Cronaca 

Blitz del Nas a Genova: 45 quintali di cibo sequestrati e multe per quasi 580 mila euro

Nel 2025 il Nucleo Antisofisticazioni e Sanità dei carabinieri ha intensificato i controlli su ristorazione e filiera alimentare: oltre 4,5 tonnellate di prodotti sequestrati, 518 sanzioni e 25 attività per cui è stata proposta la sospensione o la chiusura. Otto persone denunciate

Un anno di verifiche “a tappeto” per tenere alta la guardia sulla sicurezza alimentare. Il Nucleo Antisofisticazioni e Sanità dei carabinieri di Genova ha tracciato il bilancio delle attività svolte nel 2025, raccontando un lavoro concentrato lungo tutta la filiera: dal commercio agli esercizi di somministrazione, fino ai controlli mirati nei periodi più delicati, come le festività.

Cosa hanno cercato i controlli

Nel mirino sono finite soprattutto le situazioni che possono trasformarsi in un rischio diretto per i consumatori: gravi carenze igienico-sanitarie, mancata applicazione dei protocolli di autocontrollo, prodotti scaduti e, nei casi più pesanti, alimenti potenzialmente nocivi.

Sequestri: oltre 4,5 tonnellate di alimenti

Il dato più evidente è quello dei sequestri: circa 4.560 chilogrammi di alimenti sottratti alla vendita e alla somministrazione. Si parla di un mix di prodotti comuni sulle tavole di tutti i giorni: carni, prodotti ittici, latticini e prodotti da forno. Una parte significativa dei sequestri – oltre 400 chilogrammi – è arrivata durante le festività natalizie, periodo in cui la domanda aumenta e i controlli diventano ancora più cruciali.

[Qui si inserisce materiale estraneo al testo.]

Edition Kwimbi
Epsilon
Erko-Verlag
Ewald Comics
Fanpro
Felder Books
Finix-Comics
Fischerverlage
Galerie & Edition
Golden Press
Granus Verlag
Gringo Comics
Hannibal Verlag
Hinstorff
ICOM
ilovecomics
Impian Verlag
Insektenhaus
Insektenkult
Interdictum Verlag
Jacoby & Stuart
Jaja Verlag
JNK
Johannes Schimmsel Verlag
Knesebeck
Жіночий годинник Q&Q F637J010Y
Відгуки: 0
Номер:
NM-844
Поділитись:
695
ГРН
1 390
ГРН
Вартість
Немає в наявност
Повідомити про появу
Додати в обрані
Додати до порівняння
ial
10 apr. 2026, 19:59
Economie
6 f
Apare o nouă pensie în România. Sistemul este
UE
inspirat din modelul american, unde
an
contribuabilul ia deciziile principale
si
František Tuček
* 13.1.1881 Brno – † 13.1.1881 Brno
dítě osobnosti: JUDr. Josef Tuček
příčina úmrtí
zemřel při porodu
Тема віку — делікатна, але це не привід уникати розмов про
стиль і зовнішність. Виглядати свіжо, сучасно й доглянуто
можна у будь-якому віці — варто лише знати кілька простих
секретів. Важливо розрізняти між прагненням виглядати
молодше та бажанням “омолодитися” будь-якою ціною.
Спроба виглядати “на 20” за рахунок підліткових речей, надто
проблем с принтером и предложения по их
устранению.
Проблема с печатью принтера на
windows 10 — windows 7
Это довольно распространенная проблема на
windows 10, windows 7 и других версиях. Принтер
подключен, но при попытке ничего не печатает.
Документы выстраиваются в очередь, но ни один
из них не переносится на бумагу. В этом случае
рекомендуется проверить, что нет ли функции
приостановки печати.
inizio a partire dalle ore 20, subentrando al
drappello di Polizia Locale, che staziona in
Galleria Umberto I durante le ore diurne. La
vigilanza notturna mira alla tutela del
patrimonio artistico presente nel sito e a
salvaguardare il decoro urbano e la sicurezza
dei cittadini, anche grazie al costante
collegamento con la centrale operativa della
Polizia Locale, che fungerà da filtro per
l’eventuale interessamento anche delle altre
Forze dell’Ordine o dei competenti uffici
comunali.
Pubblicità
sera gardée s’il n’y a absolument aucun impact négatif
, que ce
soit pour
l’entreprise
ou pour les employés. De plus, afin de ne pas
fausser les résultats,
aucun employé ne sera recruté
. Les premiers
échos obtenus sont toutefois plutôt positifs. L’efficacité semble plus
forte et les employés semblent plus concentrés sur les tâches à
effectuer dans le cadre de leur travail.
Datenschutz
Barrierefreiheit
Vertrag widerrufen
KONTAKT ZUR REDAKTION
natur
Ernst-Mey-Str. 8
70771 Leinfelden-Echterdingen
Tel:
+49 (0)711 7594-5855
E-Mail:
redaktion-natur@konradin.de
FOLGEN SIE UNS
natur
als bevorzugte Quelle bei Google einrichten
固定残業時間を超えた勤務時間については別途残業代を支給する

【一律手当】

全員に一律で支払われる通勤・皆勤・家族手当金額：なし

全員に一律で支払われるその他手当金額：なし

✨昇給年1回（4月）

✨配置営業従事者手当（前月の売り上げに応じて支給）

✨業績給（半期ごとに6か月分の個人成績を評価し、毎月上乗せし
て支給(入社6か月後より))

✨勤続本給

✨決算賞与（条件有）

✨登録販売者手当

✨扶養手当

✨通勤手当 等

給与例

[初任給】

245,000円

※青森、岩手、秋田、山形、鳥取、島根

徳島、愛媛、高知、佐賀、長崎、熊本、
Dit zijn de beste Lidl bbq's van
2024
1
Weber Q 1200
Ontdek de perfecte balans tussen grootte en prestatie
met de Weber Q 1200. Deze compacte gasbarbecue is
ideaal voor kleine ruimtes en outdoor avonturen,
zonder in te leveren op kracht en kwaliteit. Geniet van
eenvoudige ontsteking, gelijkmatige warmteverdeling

25 attività nel mirino: proposta chiusura o sospensione

Nei casi considerati più critici, i militari hanno avanzato la proposta di sospensione o chiusura immediata per 25 attività, a causa di deficit strutturali e igienici giudicati non sostenibili. Un passaggio che, in genere, scatta quando le condizioni riscontrate non consentono di garantire standard minimi di sicurezza.

Denunce e sanzioni: i numeri del 2025

L’attività non si è fermata alle contestazioni amministrative. Il bilancio segnala anche risvolti penali, con 8 persone denunciate all’Autorità giudiziaria per ipotesi di reato che vanno dalla frode in commercio alla somministrazione di alimenti in cattivo stato di conservazione.

Sul fronte delle sanzioni, il quadro è imponente:

  • 518 sanzioni amministrative complessive
  • importo totale che sfiora i 578 mila euro
  • 291 esercenti segnalati alle autorità competenti

Sicurezza “a tavola”: perché questi controlli contano

Il punto, dietro ai numeri, è semplice: la sicurezza alimentare non riguarda solo la qualità, ma anche la prevenzione di rischi sanitari che possono colpire chiunque. E quando le regole non vengono rispettate – dall’igiene alla corretta conservazione – a finire nel piatto possono arrivare prodotti che non dovrebbero mai essere serviti.

Il 2025, nei dati del Nas, racconta un anno di controlli serrati e interventi continui: una rete di verifiche che punta a fermare sul nascere le situazioni più gravi e a riportare gli operatori al rispetto delle norme.